The Implications of FTC Suing Corteva and Syngenta
Does the lawsuit have validity? What are the implications throughout the value chain?
Last week, it was announced that the Federal Trade Commission (FTC) and State Partners were suing Corteva and Syngenta.
I was more dismissive to this news last week when I highlighted it than I should have been. I didn’t do the proper diligence, like read the FTC Complaint itself, or talk to others in the USA input industry before making a comment. This was an error on my end.
This week I dug in more and talked to many from the industry as well as a couple of lawyers about the complaint. It seems much more notable than I had initially thought (*Note: I am not a lawyer). I had never explicitly experienced a program emphasizing what are known as exclusion payments to distributors for maintaining a level of generic product sales below a specified threshold.
To be clear, this complaint is targeted at distributor and retail programming, not grower programming.

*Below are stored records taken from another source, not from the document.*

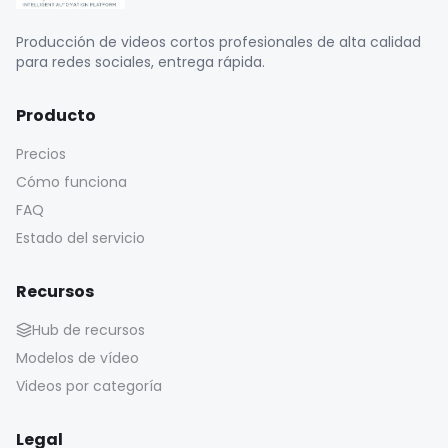
Producción de videos cortos profesionales de alta calidad
para redes sociales, entrega rápida.
Producto
Precios
Cómo funciona
FAQ
Estado del servicio
Recursos
Hub de recursos
Modelos de vídeo
Videos por categoría
Legal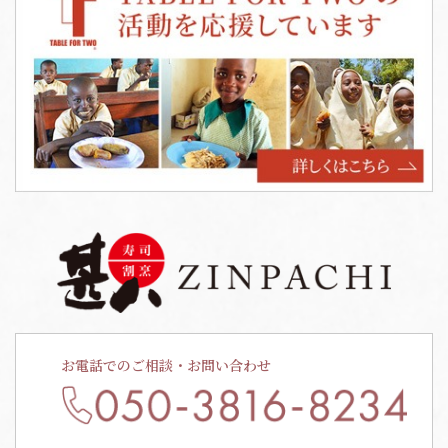
お電話でのご相談・お問い合わせ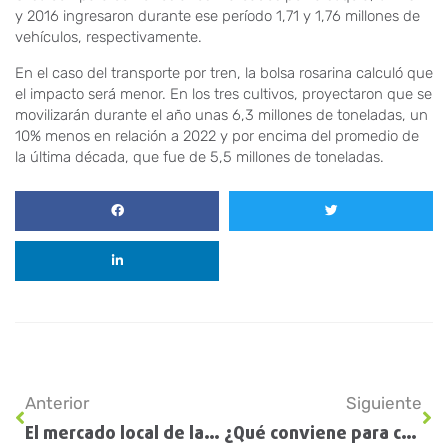
y 2016 ingresaron durante ese período 1,71 y 1,76 millones de
vehículos, respectivamente.
En el caso del transporte por tren, la bolsa rosarina calculó que
el impacto será menor. En los tres cultivos, proyectaron que se
movilizarán durante el año unas 6,3 millones de toneladas, un
10% menos en relación a 2022 y por encima del promedio de
la última década, que fue de 5,5 millones de toneladas.
Anterior
Siguiente
El mercado local de la soja pone foco en los precios de la próxima campaña y se mantiene en los $100.000
¿Qué conviene para cubrir el precio de la soja y el maíz? Las claves para pagar las cuentas de la sequía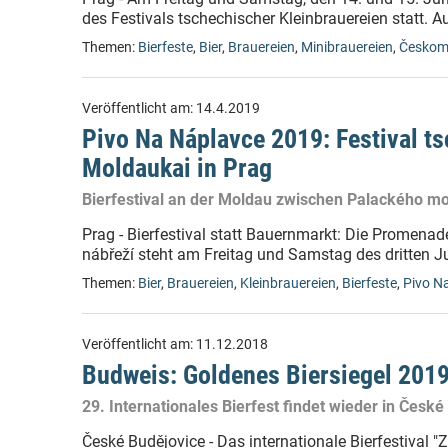
des Festivals tschechischer Kleinbrauereien statt. A
Themen:
Bierfeste
,
Bier
,
Brauereien
,
Minibrauereien
,
Českomo
Veröffentlicht am:
14.4.2019
Pivo Na Náplavce 2019: Festival t
Moldaukai in Prag
Bierfestival an der Moldau zwischen Palackého m
Prag - Bierfestival statt Bauernmarkt: Die Promen
nábřeží steht am Freitag und Samstag des dritten 
Themen:
Bier
,
Brauereien
,
Kleinbrauereien
,
Bierfeste
,
Pivo N
Veröffentlicht am:
11.12.2018
Budweis: Goldenes Biersiegel 201
29. Internationales Bierfest findet wieder in České
České Budějovice - Das internationale Bierfestival "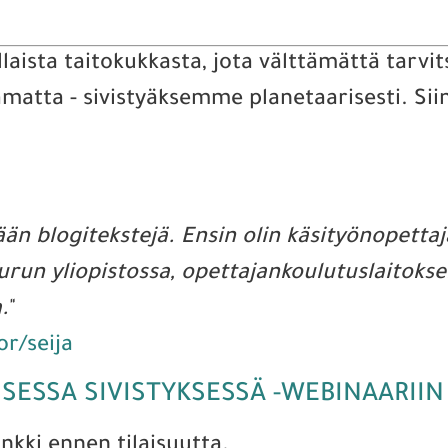
laista taitokukkasta, jota välttämättä tarv
amatta - sivistyäksemme planetaarisesti. Si
ään blogitekstejä. Ensin olin käsityönopettaja
 Turun yliopistossa, opettajankoulutuslaitok
.
"
or/seija
SESSA SIVISTYKSESSÄ -WEBINAARIIN
inkki ennen tilaisuutta.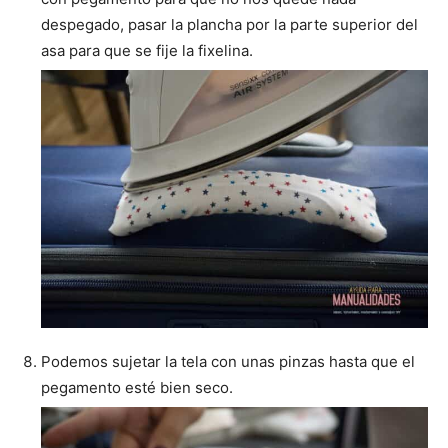
despegado, pasar la plancha por la parte superior del
asa para que se fije la fixelina.
Podemos sujetar la tela con unas pinzas hasta que el
pegamento esté bien seco.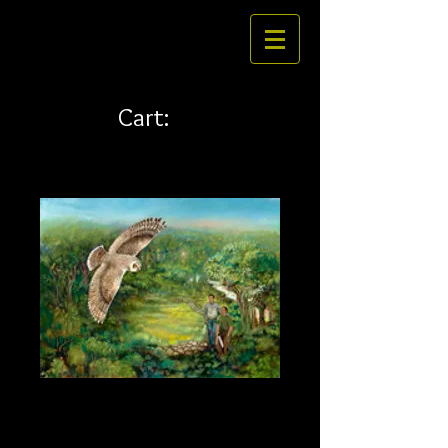
Cart:
pueo 40 x 30
Price
$688.00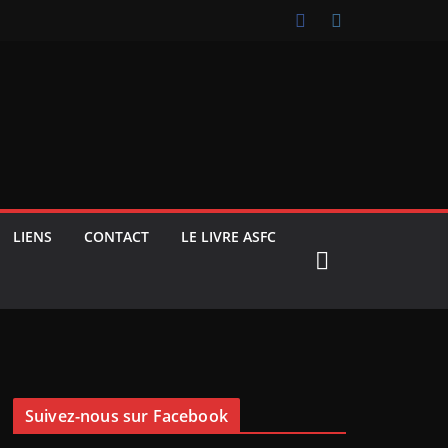
LIENS
CONTACT
LE LIVRE ASFC
Suivez-nous sur Facebook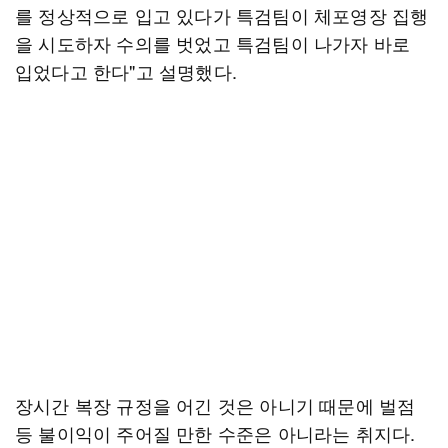
를 정상적으로 입고 있다가 특검팀이 체포영장 집행
을 시도하자 수의를 벗었고 특검팀이 나가자 바로
입었다고 한다"고 설명했다.
장시간 복장 규정을 어긴 것은 아니기 때문에 벌점
등 불이익이 주어질 만한 수준은 아니라는 취지다.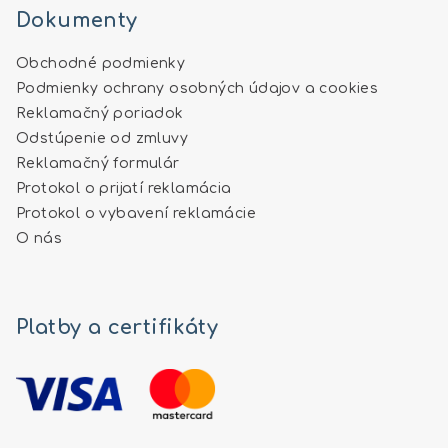
Dokumenty
Obchodné podmienky
Podmienky ochrany osobných údajov a cookies
Reklamačný poriadok
Odstúpenie od zmluvy
Reklamačný formulár
Protokol o prijatí reklamácia
Protokol o vybavení reklamácie
O nás
Platby a certifikáty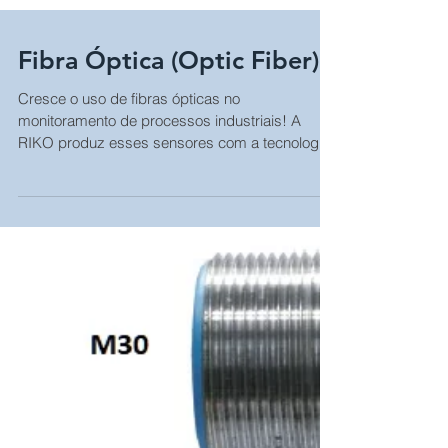
Fibra Óptica (Optic Fiber)
Cresce o uso de fibras ópticas no
monitoramento de processos industriais! A
RIKO produz esses sensores com a tecnologia
anti-bending, ou...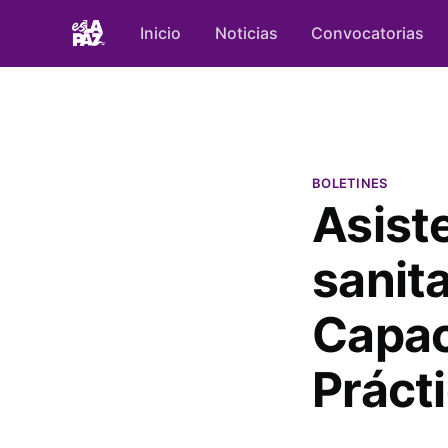
Inicio
Noticias
Convocatorias
BOLETINES
Asiste
sanit
Capac
Práct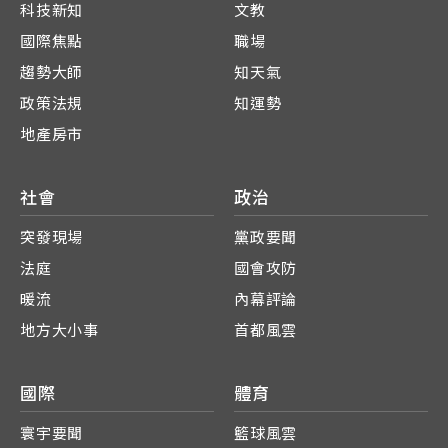
科技新知
文教
國際焦點
職場
趨勢大師
知天氣
政策法規
知運勢
地產房市
社會
政治
突發現場
黨政要聞
法庭
國會攻防
暖流
內幕評論
地方大小事
首都風雲
國際
體育
寰宇要聞
籃球風雲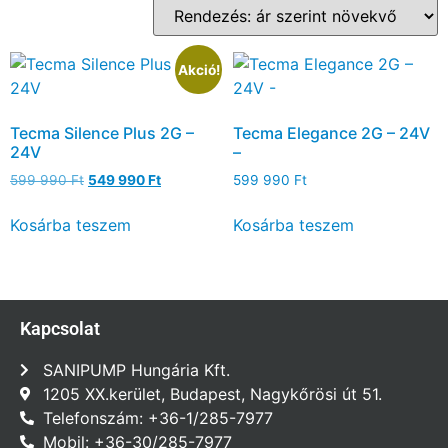
Akció!
Tecma Silence Plus 2G –
Tecma Elegance 2G – 24V
24V
–
599 990
Ft
549 990
Ft
599 990
Ft
Kosárba teszem
Kosárba teszem
Kapcsolat
SANIPUMP Hungária Kft.
1205 XX.kerület, Budapest, Nagykőrösi út 51.
Telefonszám: +36-1/285-7977
Mobil: +36-30/285-7977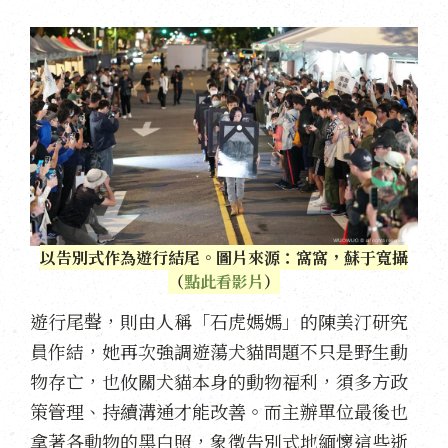
以告別式作為遊行結尾。圖片來源：窩窩，蘇于寬攝
（
點此看影片
）
遊行尾聲，則由人稱「石虎媽媽」的陳美汀研究
員作結，她再次強調遊蕩犬貓問題不只是野生動
物存亡，也攸關犬貓本身的動物福利，須多方政
策管理、持續溝通才能改善。而主辦單位最後也
拿著各動物的黑白照，象徵告別式地緬懷這些逝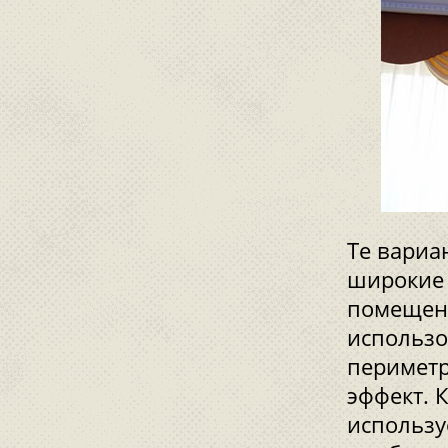
Те вариа
широкие 
помещени
использо
периметр
эффект. 
использу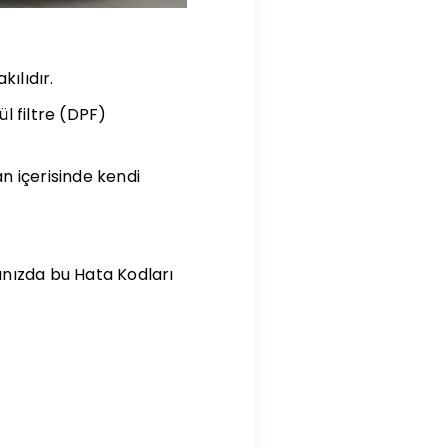
kılıdır.
l filtre (DPF)
an içerisinde kendi
ıgınızda bu Hata Kodları
)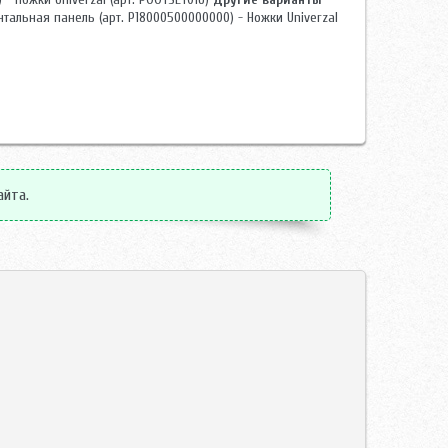
нтальная панель (арт. P18000500000000) - Ножки Univerzal
айта.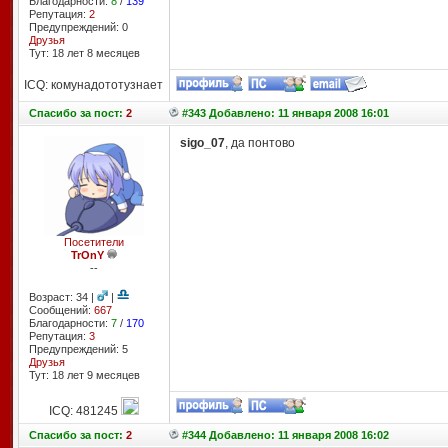
Благодарности:
8
/
139
Репутация:
2
Предупреждений: 0
Друзья
Тут: 18 лет 8 месяцев
ICQ: комунадототузнает
Спасибо
за пост:
2
#343 Добавлено: 11 января 2008 16:01
sigo_07
, да понтово
Посетители
TrOnY
--
Возраст: 34 |
|
Сообщений:
667
Благодарности:
7
/
170
Репутация:
3
Предупреждений: 5
Друзья
Тут: 18 лет 9 месяцев
ICQ: 481245
Спасибо
за пост:
2
#344 Добавлено: 11 января 2008 16:02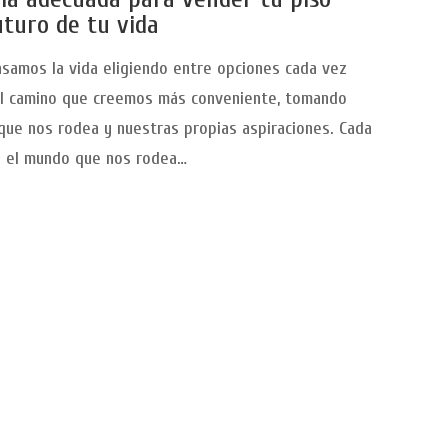
turo de tu vida
amos la vida eligiendo entre opciones cada vez
el camino que creemos más conveniente, tomando
que nos rodea y nuestras propias aspiraciones. Cada
 el mundo que nos rodea…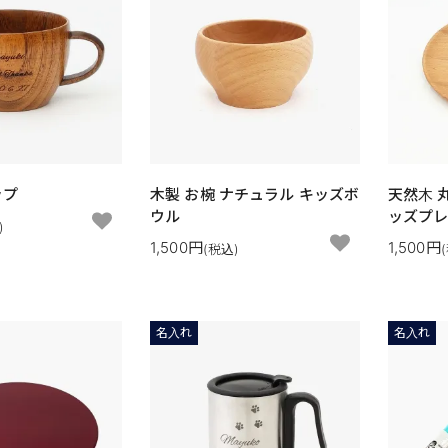
ップ
木製 お椀 ナチュラル キッズボ
天然木 丸
ウル
ッズプ
)
1,500円
1,500円
(税込)
名入れ
名入れ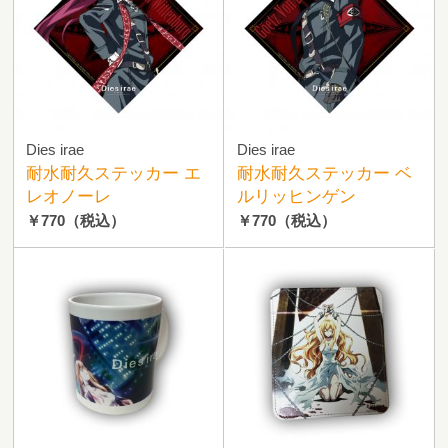
Dies irae
Dies irae
耐水耐久ステッカー エ
耐水耐久ステッカー ベ
レオノーレ
ルリッヒンゲン
￥770
（税込）
￥770
（税込）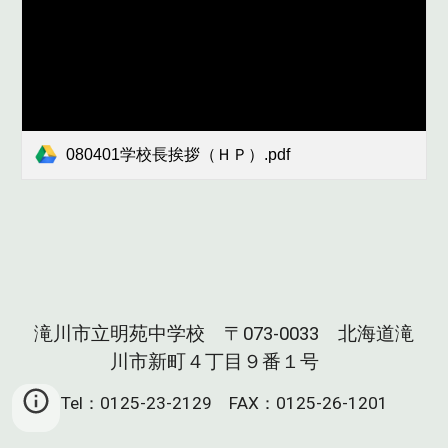
080401学校長挨拶（ＨＰ）.pdf
滝川市立明苑中学校
〒073-0033 北海道滝
川市新町４丁目９番１号
Tel：0125-23-2129
FAX：0125-26-1201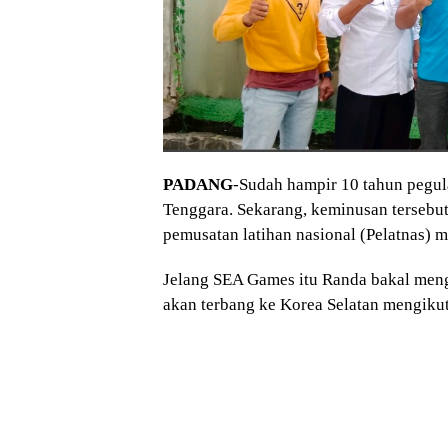
PADANG
-Sudah hampir 10 tahun pegula
Tenggara. Sekarang, keminusan tersebut
pemusatan latihan nasional (Pelatnas
Jelang SEA Games itu Randa bakal mengi
akan terbang ke Korea Selatan mengikut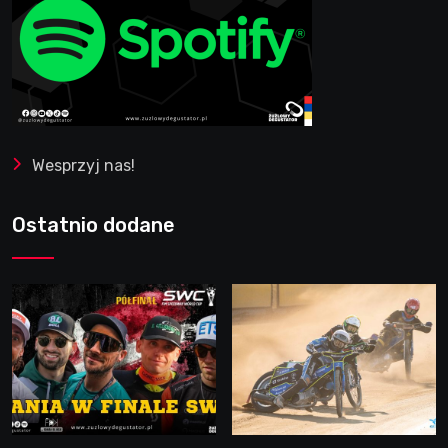
Wesprzyj nas!
Ostatnio dodane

What I’ve experienced personally is loyalty programs as being incentive driven through enticing distributors to grow the business through the likes of pairing specific products together or growing the entire portfolio year over year. This means the distributor has the ability to expand their business in whatever direction they choose and obtain enhanced rebate dollars from whichever manufacturer program they choose to optimize based on their business needs or priorities (or sell generics with no programming and more margin up front). This could be a 1% rebate for growing total portfolio sales by 3% for example, or a 1.5% rebate for matching product acres of some specific products in the manufacturers portfolio. These to me are legitimate incentive programs, no matter how undesirable they can be.
The specific loyalty program and type of “incentive” that the FTC is going after are known as exclusion payments. Exclusion payments includes the manufacturer incentivizing for the reduction of other portions of the distributors business. This means distributors getting a payment for actively not bringing in and selling specific products, such as generics.